In autoimmune hepatitis, strong TGF-beta1 expression is found in the inflamed liver. TGF-beta overexpression may be part of a regulatory immune response attempting to suppress autoreactive T cells. To test this hypothesis, we determined whether impairment of TGF-beta signaling in T cells leads to increased susceptibility to experimental autoimmune hepatitis (EAH). Transgenic mice of strain FVB/N were generated expressing a dominant-negative TGF-beta type II receptor in T cells under the control of the human CD2 promoter/locus control region. On induction of EAH, transgenic mice showed markedly increased portal and periportal leukocytic infiltrations with hepatocellular necroses compared with wild-type mice (median histological score = 1.8 +/- 0.26 vs. 0.75 +/- 0.09 in wild-type mice; P < 0.01).
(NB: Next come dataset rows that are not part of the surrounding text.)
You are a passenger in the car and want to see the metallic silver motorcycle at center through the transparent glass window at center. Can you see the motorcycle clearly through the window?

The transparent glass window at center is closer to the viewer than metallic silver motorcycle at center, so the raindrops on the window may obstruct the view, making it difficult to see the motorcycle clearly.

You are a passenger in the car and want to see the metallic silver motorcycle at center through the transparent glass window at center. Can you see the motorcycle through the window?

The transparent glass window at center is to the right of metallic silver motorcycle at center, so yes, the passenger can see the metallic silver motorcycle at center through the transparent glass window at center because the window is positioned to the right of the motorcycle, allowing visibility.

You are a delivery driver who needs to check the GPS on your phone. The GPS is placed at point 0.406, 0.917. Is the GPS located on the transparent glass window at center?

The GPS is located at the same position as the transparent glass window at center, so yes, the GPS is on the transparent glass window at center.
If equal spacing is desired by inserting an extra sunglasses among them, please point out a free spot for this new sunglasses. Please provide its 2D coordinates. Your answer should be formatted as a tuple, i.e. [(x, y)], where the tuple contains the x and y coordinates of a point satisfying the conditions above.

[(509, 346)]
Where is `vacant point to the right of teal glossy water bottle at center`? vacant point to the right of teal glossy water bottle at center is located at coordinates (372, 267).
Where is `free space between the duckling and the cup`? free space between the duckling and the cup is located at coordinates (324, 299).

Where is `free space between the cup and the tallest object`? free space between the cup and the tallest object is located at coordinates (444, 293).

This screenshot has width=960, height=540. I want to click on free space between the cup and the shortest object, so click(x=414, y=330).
Increased IFN-gamma production (118 vs. 45 ng/ml) and less IL-4 production (341 vs. 1,256 pg/ml) by mononuclear cells isolated from transgenic livers was seen. Impairment of TGF-beta signaling in T cells therefore leads to increased susceptibility to EAH in mice. This suggests an important role for TGF-beta in immune homeostasis in the liver and may teleologically explain TGF-beta upregulation in response to T cell-mediated liver injury.